Plus, with those seats and the back row folded down, you get a healthy amount of cargo space.
Loading boxes, groceries or a stroller is a breeze, making this a great vehicle for young families or grandparents, two key demographics of minivan drivers.
The sliding doors operate easily, and aren't heavy at all, but they do feel sturdy enough that you won't feel like they could come unhinged at any moment.
The second row seats slide fore and aft to give more legroom for passengers, or perhaps more room for stuff you might toss back there.
If passengers in that row are carrying gear such as duffel bags, they can toss that in the third row and sit quite comfortably.
In fact, the seats themselves are very comfortable. They are wide and cushiony enough to be accommodating on even a long trip.
The only problem you might have is that if you are a tall person driving, your legroom is a little bit compromised.
We wished Mazda had made the driver's seat with a bit more room to slide back, because after about 45 minutes to an hour of driving, things were getting a little cramped and we had to stop to stretch out.
But if you're under, say, 6'2", this shouldn't be a problem.
Design-wise, we loved the modern interior styling.
No boring minivan features are to be found here.
The control display on the dashboard even has sort of a luxury-type appearance.
You also get steering wheel mounted audio controls, an optional navigation system, dual 12V outlets and a sport shifter.
A sport shifter on a little minivan - is that really necessary?
Yes, because this thing lives up to Mazda's Zoom-Zoom credo.
Its suspension is tight, steering is precise and acceleration is energetic.
The five-speed automatic transmission shifts smoothly.
The aluminum 2.3-liter four cylinder engine makes 153 horsepower and 148 pounds-feet of torque.
But one of our favorite attributes is the gas mileage.
The Mazda5 is listed at 21 mpg city, 27 highway according to EPA data.
In combined driving, we got about 26 mpg.
That is very good for a six-passenger vehicle.

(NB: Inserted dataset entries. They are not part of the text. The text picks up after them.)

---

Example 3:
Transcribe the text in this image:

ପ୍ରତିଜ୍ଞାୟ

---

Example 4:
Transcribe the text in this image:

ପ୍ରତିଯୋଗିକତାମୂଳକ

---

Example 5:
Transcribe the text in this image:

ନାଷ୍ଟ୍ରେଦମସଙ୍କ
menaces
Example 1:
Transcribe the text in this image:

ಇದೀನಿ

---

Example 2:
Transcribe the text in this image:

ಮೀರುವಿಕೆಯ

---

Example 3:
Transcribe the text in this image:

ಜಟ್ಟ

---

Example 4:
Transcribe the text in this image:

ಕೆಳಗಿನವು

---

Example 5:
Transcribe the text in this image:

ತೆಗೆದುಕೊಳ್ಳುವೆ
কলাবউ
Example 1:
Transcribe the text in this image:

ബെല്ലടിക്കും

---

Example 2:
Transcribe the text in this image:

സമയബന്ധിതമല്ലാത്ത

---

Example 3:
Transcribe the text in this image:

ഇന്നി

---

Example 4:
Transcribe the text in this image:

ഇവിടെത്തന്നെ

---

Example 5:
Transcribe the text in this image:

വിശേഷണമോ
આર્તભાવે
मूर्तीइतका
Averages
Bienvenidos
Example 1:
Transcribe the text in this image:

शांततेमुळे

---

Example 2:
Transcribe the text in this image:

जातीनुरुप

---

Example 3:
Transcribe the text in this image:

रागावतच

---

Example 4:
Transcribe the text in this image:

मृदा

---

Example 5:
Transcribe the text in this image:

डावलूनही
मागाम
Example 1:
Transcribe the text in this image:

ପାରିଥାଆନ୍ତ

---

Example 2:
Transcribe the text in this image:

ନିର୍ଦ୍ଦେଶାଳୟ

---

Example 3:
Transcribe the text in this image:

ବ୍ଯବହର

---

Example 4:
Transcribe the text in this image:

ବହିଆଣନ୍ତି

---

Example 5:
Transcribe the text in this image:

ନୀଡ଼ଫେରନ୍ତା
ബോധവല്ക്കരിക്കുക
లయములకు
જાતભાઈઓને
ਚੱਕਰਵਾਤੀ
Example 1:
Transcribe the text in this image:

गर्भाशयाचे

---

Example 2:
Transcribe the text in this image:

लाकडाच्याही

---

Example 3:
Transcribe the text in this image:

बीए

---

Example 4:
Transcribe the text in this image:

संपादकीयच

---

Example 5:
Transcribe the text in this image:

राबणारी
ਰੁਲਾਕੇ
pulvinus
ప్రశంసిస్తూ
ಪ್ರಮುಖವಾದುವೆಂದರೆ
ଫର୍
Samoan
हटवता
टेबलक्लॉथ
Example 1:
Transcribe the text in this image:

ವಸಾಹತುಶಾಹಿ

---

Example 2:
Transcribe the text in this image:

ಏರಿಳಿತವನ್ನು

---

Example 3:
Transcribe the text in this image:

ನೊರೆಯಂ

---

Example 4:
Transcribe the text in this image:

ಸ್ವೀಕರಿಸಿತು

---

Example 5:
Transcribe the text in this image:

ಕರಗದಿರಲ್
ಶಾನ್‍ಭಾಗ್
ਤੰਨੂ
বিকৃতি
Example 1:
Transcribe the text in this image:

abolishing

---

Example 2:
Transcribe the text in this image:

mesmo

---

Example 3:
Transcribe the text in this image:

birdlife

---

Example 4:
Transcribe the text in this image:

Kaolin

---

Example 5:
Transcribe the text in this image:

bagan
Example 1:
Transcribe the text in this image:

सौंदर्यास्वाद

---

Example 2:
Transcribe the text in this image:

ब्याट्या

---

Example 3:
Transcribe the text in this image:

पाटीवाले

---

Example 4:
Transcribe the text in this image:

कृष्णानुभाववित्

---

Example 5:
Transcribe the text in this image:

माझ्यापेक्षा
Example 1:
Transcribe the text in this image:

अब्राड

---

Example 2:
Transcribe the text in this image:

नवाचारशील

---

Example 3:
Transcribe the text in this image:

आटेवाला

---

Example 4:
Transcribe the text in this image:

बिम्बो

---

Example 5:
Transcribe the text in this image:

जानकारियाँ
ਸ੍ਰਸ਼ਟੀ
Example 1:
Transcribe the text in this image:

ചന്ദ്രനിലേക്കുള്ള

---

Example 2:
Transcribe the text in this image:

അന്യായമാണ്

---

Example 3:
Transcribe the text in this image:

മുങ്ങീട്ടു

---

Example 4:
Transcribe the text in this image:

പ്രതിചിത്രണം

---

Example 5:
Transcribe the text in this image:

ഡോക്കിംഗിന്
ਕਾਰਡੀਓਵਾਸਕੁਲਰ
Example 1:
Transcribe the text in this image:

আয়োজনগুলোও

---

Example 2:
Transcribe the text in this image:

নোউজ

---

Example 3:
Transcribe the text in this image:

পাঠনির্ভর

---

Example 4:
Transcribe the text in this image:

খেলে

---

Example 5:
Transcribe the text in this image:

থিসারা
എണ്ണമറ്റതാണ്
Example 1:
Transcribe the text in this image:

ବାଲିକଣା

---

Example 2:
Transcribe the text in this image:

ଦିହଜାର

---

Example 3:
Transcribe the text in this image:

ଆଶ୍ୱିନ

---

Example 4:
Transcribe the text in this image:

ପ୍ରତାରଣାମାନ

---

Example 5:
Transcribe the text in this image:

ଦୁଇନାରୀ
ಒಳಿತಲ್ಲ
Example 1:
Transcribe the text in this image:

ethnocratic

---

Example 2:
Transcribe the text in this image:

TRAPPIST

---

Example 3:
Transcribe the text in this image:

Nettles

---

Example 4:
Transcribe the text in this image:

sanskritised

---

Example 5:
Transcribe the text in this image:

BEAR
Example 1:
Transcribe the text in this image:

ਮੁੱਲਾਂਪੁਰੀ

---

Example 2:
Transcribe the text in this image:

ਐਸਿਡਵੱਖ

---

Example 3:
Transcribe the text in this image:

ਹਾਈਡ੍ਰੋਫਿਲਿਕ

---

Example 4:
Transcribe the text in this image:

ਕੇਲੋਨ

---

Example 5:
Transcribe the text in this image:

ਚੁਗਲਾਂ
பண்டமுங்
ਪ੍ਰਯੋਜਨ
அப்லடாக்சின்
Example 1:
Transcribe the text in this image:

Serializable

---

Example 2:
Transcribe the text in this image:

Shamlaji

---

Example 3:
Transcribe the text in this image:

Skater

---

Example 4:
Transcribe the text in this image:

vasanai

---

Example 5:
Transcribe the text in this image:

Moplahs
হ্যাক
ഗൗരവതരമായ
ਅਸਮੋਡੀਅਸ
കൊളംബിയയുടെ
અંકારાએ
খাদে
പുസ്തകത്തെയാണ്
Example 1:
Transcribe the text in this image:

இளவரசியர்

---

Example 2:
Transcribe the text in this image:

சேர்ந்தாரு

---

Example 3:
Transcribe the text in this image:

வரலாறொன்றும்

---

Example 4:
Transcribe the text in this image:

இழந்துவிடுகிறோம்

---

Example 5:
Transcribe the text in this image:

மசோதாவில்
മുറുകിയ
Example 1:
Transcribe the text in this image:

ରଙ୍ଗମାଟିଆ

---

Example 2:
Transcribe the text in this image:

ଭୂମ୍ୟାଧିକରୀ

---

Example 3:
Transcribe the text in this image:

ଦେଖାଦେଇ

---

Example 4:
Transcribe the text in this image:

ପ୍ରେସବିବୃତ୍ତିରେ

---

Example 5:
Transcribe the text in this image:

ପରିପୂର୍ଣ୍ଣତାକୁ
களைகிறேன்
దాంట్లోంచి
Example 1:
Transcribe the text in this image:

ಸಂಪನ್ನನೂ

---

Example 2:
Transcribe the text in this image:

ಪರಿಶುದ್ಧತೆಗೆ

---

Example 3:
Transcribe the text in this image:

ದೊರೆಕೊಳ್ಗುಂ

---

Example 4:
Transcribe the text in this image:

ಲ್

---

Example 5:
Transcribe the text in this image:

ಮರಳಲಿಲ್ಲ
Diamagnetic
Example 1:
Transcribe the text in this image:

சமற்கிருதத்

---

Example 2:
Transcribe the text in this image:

Another thing that we noticed that scored points for the Mazda5 is how when it was loaded down with people or stuff, it didn't seem to affect its performance.
We tossed in a few big lawn and leaf bags full of clothes that we were donating, and carried a few people to the donation center and had seemingly as much power as when the vehicle is empty.
Because of its relatively small size, zipping in and out of parking spaces is not a problem, either.
You can't say that for most minivans and some of the crossovers on today's market.
The sticker price on the Mazda5 we drove was $22,675.
The Mazda5 is another reason we think Mazda has one of the best product lineups among automakers today.
If you would prefer a crossover, check out the CX-7 or CX-9, two that are among the tops in their respective categories.
For a small sedan or hatchback, the Mazda3 is sporty, very stylish and priced nicely.
If it's a larger sedan you're after, the Mazda6 has been newly redesigned and now competes well with luxury cars of the same size but higher price ranges.